Britain notched up a record government borrowing surplus in January, according to official figures, but higher spending figures piled more pressure on the chancellor ahead of the spring statement.
The Office for National Statistics (ONS) said there was a public sector net borrowing surplus of £15.4 billion last month.
It is more than the surplus seen a year ago and is the largest since monthly records began in 1993.
The government typically sees a budget surplus—which takes place when tax revenue received is larger than government spending—in January thanks to self-assessment tax payments.
The figures come as Chancellor Rachel Reeves prepares to deliver the spring statement, a key government spending review similar to the Budget, in March.
Despite the larger surplus, the government had still borrowed £12.8 billion more than the Office for Budget Responsibility (OBR) forecast for the 10 months to January.
The higher spending could increase pressure on Reeves to either raise taxes further or cut public spending in the upcoming March fiscal statement.

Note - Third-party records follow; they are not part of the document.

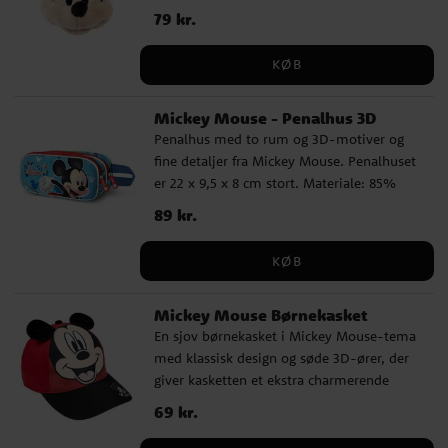
nøglebundter, rygsække eller tasker med.
Pris
79 kr.
:
79 kr.
Den er også en fremragende gave til
Disney-fans eller som en sød tilføjelse til
KØB
din egen samling.
Mickey Mouse - Penalhus 3D
Penalhus med to rum og 3D-motiver og
fine detaljer fra Mickey Mouse. Penalhuset
er 22 x 9,5 x 8 cm stort. Materiale: 85%
polyester og 15% EVA (skummateriale).
Pris
89 kr.
:
89 kr.
Dette er et officielt licenseret produkt.
KØB
Mickey Mouse Børnekasket
En sjov børnekasket i Mickey Mouse-tema
med klassisk design og søde 3D-ører, der
giver kasketten et ekstra charmerende
udtryk. God til solskinsdage, leg og
Pris
69 kr.
:
69 kr.
udflugter. Kasketten har en behagelig
pasform og er justerbar bagpå, så den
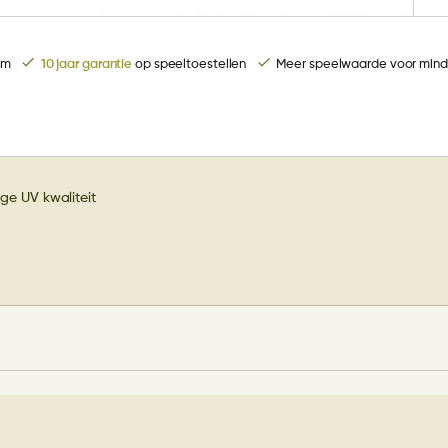
rm
10 jaar garantie
op speeltoestellen
Meer speelwaarde voor mind
ge UV kwaliteit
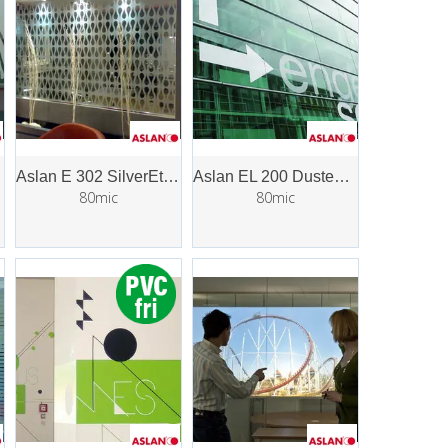
Aslan E 302 SilverEtched
Aslan EL 200 Dusted Dryapply
80mic
80mic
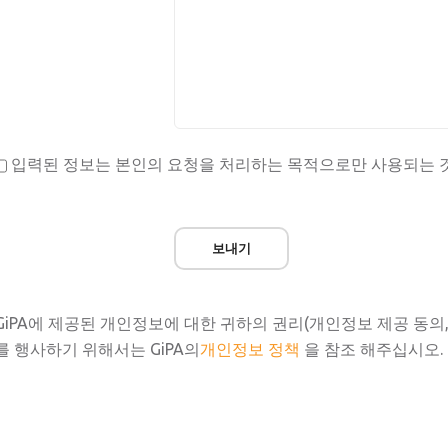
입력된 정보는 본인의 요청을 처리하는 목적으로만 사용되는 
보내기
GiPA에 제공된 개인정보에 대한 귀하의 권리(개인정보 제공 동의, 
를 행사하기 위해서는 GiPA의
개인정보 정책
을 참조 해주십시오.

The ONS said spending on public services, benefits, and debt interest all increased since January 2024.
The surplus was boosted by lower debt repayment costs for the Treasury, after the retail price index, a measure of inflation, showed a smaller-than-forecast rise.
ONS Deputy Director for Public Sector finances Jessica Barnaby said: “While the public finances are often in surplus in January, this year saw the biggest monthly surplus on record, with high January self-assessment receipts bolstering income.
“However, over the financial year to date as a whole, borrowing was still up on last year and was the fourth-highest on record for the year to date.”
Combined tax income from self-assessment and capital gains tax were about 10 percent more than last year, at £36.2 billion.
But government borrowing also rose to £118.2 billion, about £11.6 billion more than the same point last year and the fourth-highest on record for this point in the year.
Chief Secretary to the Treasury Darren Jones said the government is “committed to delivering economic stability and meeting our non-negotiable fiscal rules.”
Alex Kerr, UK economist at Capital Economics, said the figures “underline the difficult choices [Reeves] faces.”
“While there is increasing pressure on the government to commit to higher defence spending, the OBR is likely to conclude that the chancellor’s headroom against her fiscal rules has been wiped out and she will probably need to tighten fiscal policy as a result.”